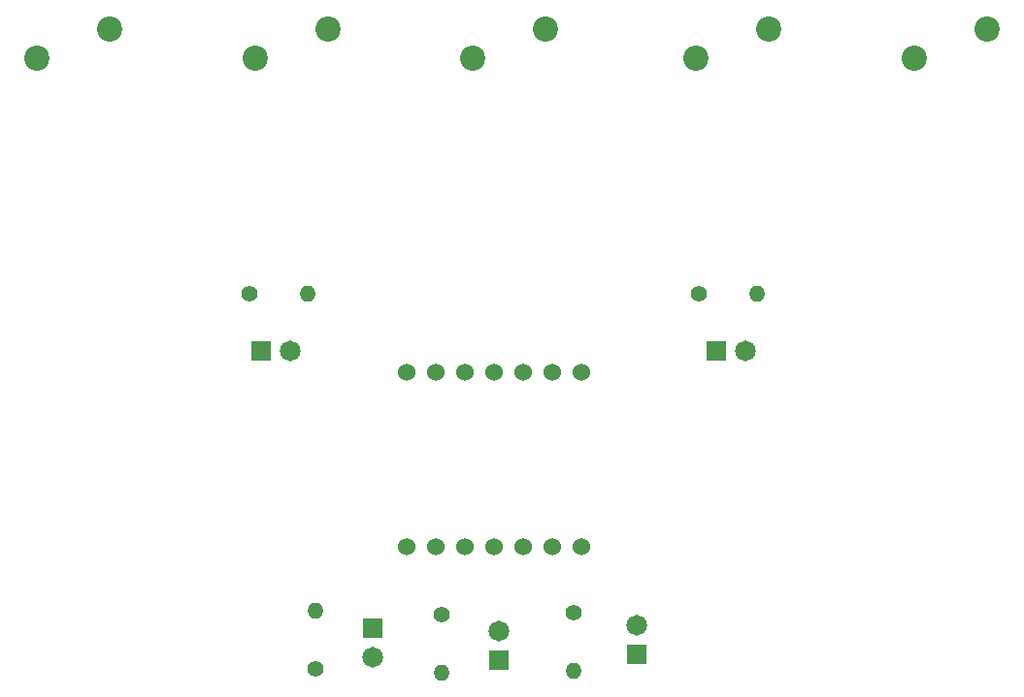
<source format=gbr>
%TF.GenerationSoftware,KiCad,Pcbnew,8.0.1*%
%TF.CreationDate,2025-07-05T17:57:54-03:00*%
%TF.ProjectId,camera,63616d65-7261-42e6-9b69-6361645f7063,rev?*%
%TF.SameCoordinates,Original*%
%TF.FileFunction,Copper,L2,Bot*%
%TF.FilePolarity,Positive*%
%FSLAX46Y46*%
G04 Gerber Fmt 4.6, Leading zero omitted, Abs format (unit mm)*
G04 Created by KiCad (PCBNEW 8.0.1) date 2025-07-05 17:57:54*
%MOMM*%
%LPD*%
G01*
G04 APERTURE LIST*
%TA.AperFunction,ComponentPad*%
%ADD10C,1.524000*%
%TD*%
%TA.AperFunction,ComponentPad*%
%ADD11C,2.200000*%
%TD*%
%TA.AperFunction,ComponentPad*%
%ADD12C,1.400000*%
%TD*%
%TA.AperFunction,ComponentPad*%
%ADD13O,1.400000X1.400000*%
%TD*%
%TA.AperFunction,ComponentPad*%
%ADD14C,1.815000*%
%TD*%
%TA.AperFunction,ComponentPad*%
%ADD15R,1.815000X1.815000*%
%TD*%
G04 APERTURE END LIST*
D10*
%TO.P,U1,1,GPIO26/ADC0/A0*%
%TO.N,button0*%
X152677000Y-105822000D03*
%TO.P,U1,2,GPIO27/ADC1/A1*%
%TO.N,button1*%
X150137000Y-105822000D03*
%TO.P,U1,3,GPIO28/ADC2/A2*%
%TO.N,button2*%
X147597000Y-105822000D03*
%TO.P,U1,4,GPIO29/ADC3/A3*%
%TO.N,button3*%
X145057000Y-105822000D03*
%TO.P,U1,5,GPIO6/SDA*%
%TO.N,button4*%
X142517000Y-105822000D03*
%TO.P,U1,6,GPIO7/SCL*%
%TO.N,led0*%
X139977000Y-105822000D03*
%TO.P,U1,7,GPIO0/TX*%
%TO.N,led1*%
X137437000Y-105822000D03*
%TO.P,U1,8,GPIO1/RX*%
%TO.N,led2*%
X137437000Y-121062000D03*
%TO.P,U1,9,GPIO2/SCK*%
%TO.N,led3*%
X139977000Y-121062000D03*
%TO.P,U1,10,GPIO4/MISO*%
%TO.N,led4*%
X142517000Y-121062000D03*
%TO.P,U1,11,GPIO3/MOSI*%
%TO.N,unconnected-(U1-GPIO3{slash}MOSI-Pad11)*%
X145057000Y-121062000D03*
%TO.P,U1,12,3V3*%
%TO.N,unconnected-(U1-3V3-Pad12)*%
X147597000Y-121062000D03*
%TO.P,U1,13,GND*%
%TO.N,GND*%
X150137000Y-121062000D03*
%TO.P,U1,14,VBUS*%
%TO.N,unconnected-(U1-VBUS-Pad14)*%
X152677000Y-121062000D03*
%TD*%
D11*
%TO.P,SW5,1,1*%
%TO.N,button0*%
X111552000Y-75902000D03*
%TO.P,SW5,2,2*%
%TO.N,GND*%
X105202000Y-78442000D03*
%TD*%
%TO.P,SW4,1,1*%
%TO.N,button4*%
X130552000Y-75902000D03*
%TO.P,SW4,2,2*%
%TO.N,GND*%
X124202000Y-78442000D03*
%TD*%
%TO.P,SW3,1,1*%
%TO.N,button3*%
X149552000Y-75902000D03*
%TO.P,SW3,2,2*%
%TO.N,unconnected-(SW3-Pad2)*%
X143202000Y-78442000D03*
%TD*%
%TO.P,SW2,1,1*%
%TO.N,button2*%
X169052000Y-75902000D03*
%TO.P,SW2,2,2*%
%TO.N,GND*%
X162702000Y-78442000D03*
%TD*%
%TO.P,SW1,2,2*%
%TO.N,GND*%
X181702000Y-78442000D03*
%TO.P,SW1,1,1*%
%TO.N,button1*%
X188052000Y-75902000D03*
%TD*%
D12*
%TO.P,R5,1*%
%TO.N,Net-(D5-PadA)*%
X152012000Y-126862000D03*
D13*
%TO.P,R5,2*%
%TO.N,led4*%
X152012000Y-131942000D03*
%TD*%
%TO.P,R4,2*%
%TO.N,led3*%
X140512000Y-132062000D03*
D12*
%TO.P,R4,1*%
%TO.N,Net-(D4-PadA)*%
X140512000Y-126982000D03*
%TD*%
D13*
%TO.P,R3,2*%
%TO.N,led2*%
X129512000Y-126712000D03*
D12*
%TO.P,R3,1*%
%TO.N,Net-(D3-PadA)*%
X129512000Y-131792000D03*
%TD*%
D13*
%TO.P,R2,2*%
%TO.N,led1*%
X168012000Y-98982000D03*
D12*
%TO.P,R2,1*%
%TO.N,Net-(D2-PadA)*%
X162932000Y-98982000D03*
%TD*%
%TO.P,R1,1*%
%TO.N,Net-(D1-PadA)*%
X123742000Y-98982000D03*
D13*
%TO.P,R1,2*%
%TO.N,led0*%
X128822000Y-98982000D03*
%TD*%
D14*
%TO.P,D5,A*%
%TO.N,Net-(D5-PadA)*%
X157512000Y-127942000D03*
D15*
%TO.P,D5,C*%
%TO.N,GND*%
X157512000Y-130482000D03*
%TD*%
D14*
%TO.P,D4,A*%
%TO.N,Net-(D4-PadA)*%
X145512000Y-128442000D03*
D15*
%TO.P,D4,C*%
%TO.N,GND*%
X145512000Y-130982000D03*
%TD*%
%TO.P,D3,C*%
%TO.N,GND*%
X134512000Y-128172000D03*
D14*
%TO.P,D3,A*%
%TO.N,Net-(D3-PadA)*%
X134512000Y-130712000D03*
%TD*%
%TO.P,D2,A*%
%TO.N,Net-(D2-PadA)*%
X167012000Y-103982000D03*
D15*
%TO.P,D2,C*%
%TO.N,GND*%
X164472000Y-103982000D03*
%TD*%
%TO.P,D1,C*%
%TO.N,GND*%
X124742000Y-103982000D03*
D14*
%TO.P,D1,A*%
%TO.N,Net-(D1-PadA)*%
X127282000Y-103982000D03*
%TD*%
M02*

</source>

* * * * * * * * *

Description of the task >> Leave out every picture and copy the rest of the records exactly.

Exercise solution >>
<source format=gbr>
%TF.GenerationSoftware,KiCad,Pcbnew,8.0.1*%
%TF.CreationDate,2025-07-05T17:57:54-03:00*%
%TF.ProjectId,camera,63616d65-7261-42e6-9b69-6361645f7063,rev?*%
%TF.SameCoordinates,Original*%
%TF.FileFunction,Copper,L2,Bot*%
%TF.FilePolarity,Positive*%
%FSLAX46Y46*%
G04 Gerber Fmt 4.6, Leading zero omitted, Abs format (unit mm)*
G04 Created by KiCad (PCBNEW 8.0.1) date 2025-07-05 17:57:54*
%MOMM*%
%LPD*%
G01*
G04 APERTURE LIST*
%TA.AperFunction,ComponentPad*%
%ADD10C,1.524000*%
%TD*%
%TA.AperFunction,ComponentPad*%
%ADD11C,2.200000*%
%TD*%
%TA.AperFunction,ComponentPad*%
%ADD12C,1.400000*%
%TD*%
%TA.AperFunction,ComponentPad*%
%ADD13O,1.400000X1.400000*%
%TD*%
%TA.AperFunction,ComponentPad*%
%ADD14C,1.815000*%
%TD*%
%TA.AperFunction,ComponentPad*%
%ADD15R,1.815000X1.815000*%
%TD*%
G04 APERTURE END LIST*
D10*
%TO.P,U1,1,GPIO26/ADC0/A0*%
%TO.N,button0*%
X152677000Y-105822000D03*
%TO.P,U1,2,GPIO27/ADC1/A1*%
%TO.N,button1*%
X150137000Y-105822000D03*
%TO.P,U1,3,GPIO28/ADC2/A2*%
%TO.N,button2*%
X147597000Y-105822000D03*
%TO.P,U1,4,GPIO29/ADC3/A3*%
%TO.N,button3*%
X145057000Y-105822000D03*
%TO.P,U1,5,GPIO6/SDA*%
%TO.N,button4*%
X142517000Y-105822000D03*
%TO.P,U1,6,GPIO7/SCL*%
%TO.N,led0*%
X139977000Y-105822000D03*
%TO.P,U1,7,GPIO0/TX*%
%TO.N,led1*%
X137437000Y-105822000D03*
%TO.P,U1,8,GPIO1/RX*%
%TO.N,led2*%
X137437000Y-121062000D03*
%TO.P,U1,9,GPIO2/SCK*%
%TO.N,led3*%
X139977000Y-121062000D03*
%TO.P,U1,10,GPIO4/MISO*%
%TO.N,led4*%
X142517000Y-121062000D03*
%TO.P,U1,11,GPIO3/MOSI*%
%TO.N,unconnected-(U1-GPIO3{slash}MOSI-Pad11)*%
X145057000Y-121062000D03*
%TO.P,U1,12,3V3*%
%TO.N,unconnected-(U1-3V3-Pad12)*%
X147597000Y-121062000D03*
%TO.P,U1,13,GND*%
%TO.N,GND*%
X150137000Y-121062000D03*
%TO.P,U1,14,VBUS*%
%TO.N,unconnected-(U1-VBUS-Pad14)*%
X152677000Y-121062000D03*
%TD*%
D11*
%TO.P,SW5,1,1*%
%TO.N,button0*%
X111552000Y-75902000D03*
%TO.P,SW5,2,2*%
%TO.N,GND*%
X105202000Y-78442000D03*
%TD*%
%TO.P,SW4,1,1*%
%TO.N,button4*%
X130552000Y-75902000D03*
%TO.P,SW4,2,2*%
%TO.N,GND*%
X124202000Y-78442000D03*
%TD*%
%TO.P,SW3,1,1*%
%TO.N,button3*%
X149552000Y-75902000D03*
%TO.P,SW3,2,2*%
%TO.N,unconnected-(SW3-Pad2)*%
X143202000Y-78442000D03*
%TD*%
%TO.P,SW2,1,1*%
%TO.N,button2*%
X169052000Y-75902000D03*
%TO.P,SW2,2,2*%
%TO.N,GND*%
X162702000Y-78442000D03*
%TD*%
%TO.P,SW1,2,2*%
%TO.N,GND*%
X181702000Y-78442000D03*
%TO.P,SW1,1,1*%
%TO.N,button1*%
X188052000Y-75902000D03*
%TD*%
D12*
%TO.P,R5,1*%
%TO.N,Net-(D5-PadA)*%
X152012000Y-126862000D03*
D13*
%TO.P,R5,2*%
%TO.N,led4*%
X152012000Y-131942000D03*
%TD*%
%TO.P,R4,2*%
%TO.N,led3*%
X140512000Y-132062000D03*
D12*
%TO.P,R4,1*%
%TO.N,Net-(D4-PadA)*%
X140512000Y-126982000D03*
%TD*%
D13*
%TO.P,R3,2*%
%TO.N,led2*%
X129512000Y-126712000D03*
D12*
%TO.P,R3,1*%
%TO.N,Net-(D3-PadA)*%
X129512000Y-131792000D03*
%TD*%
D13*
%TO.P,R2,2*%
%TO.N,led1*%
X168012000Y-98982000D03*
D12*
%TO.P,R2,1*%
%TO.N,Net-(D2-PadA)*%
X162932000Y-98982000D03*
%TD*%
%TO.P,R1,1*%
%TO.N,Net-(D1-PadA)*%
X123742000Y-98982000D03*
D13*
%TO.P,R1,2*%
%TO.N,led0*%
X128822000Y-98982000D03*
%TD*%
D14*
%TO.P,D5,A*%
%TO.N,Net-(D5-PadA)*%
X157512000Y-127942000D03*
D15*
%TO.P,D5,C*%
%TO.N,GND*%
X157512000Y-130482000D03*
%TD*%
D14*
%TO.P,D4,A*%
%TO.N,Net-(D4-PadA)*%
X145512000Y-128442000D03*
D15*
%TO.P,D4,C*%
%TO.N,GND*%
X145512000Y-130982000D03*
%TD*%
%TO.P,D3,C*%
%TO.N,GND*%
X134512000Y-128172000D03*
D14*
%TO.P,D3,A*%
%TO.N,Net-(D3-PadA)*%
X134512000Y-130712000D03*
%TD*%
%TO.P,D2,A*%
%TO.N,Net-(D2-PadA)*%
X167012000Y-103982000D03*
D15*
%TO.P,D2,C*%
%TO.N,GND*%
X164472000Y-103982000D03*
%TD*%
%TO.P,D1,C*%
%TO.N,GND*%
X124742000Y-103982000D03*
D14*
%TO.P,D1,A*%
%TO.N,Net-(D1-PadA)*%
X127282000Y-103982000D03*
%TD*%
M02*

</source>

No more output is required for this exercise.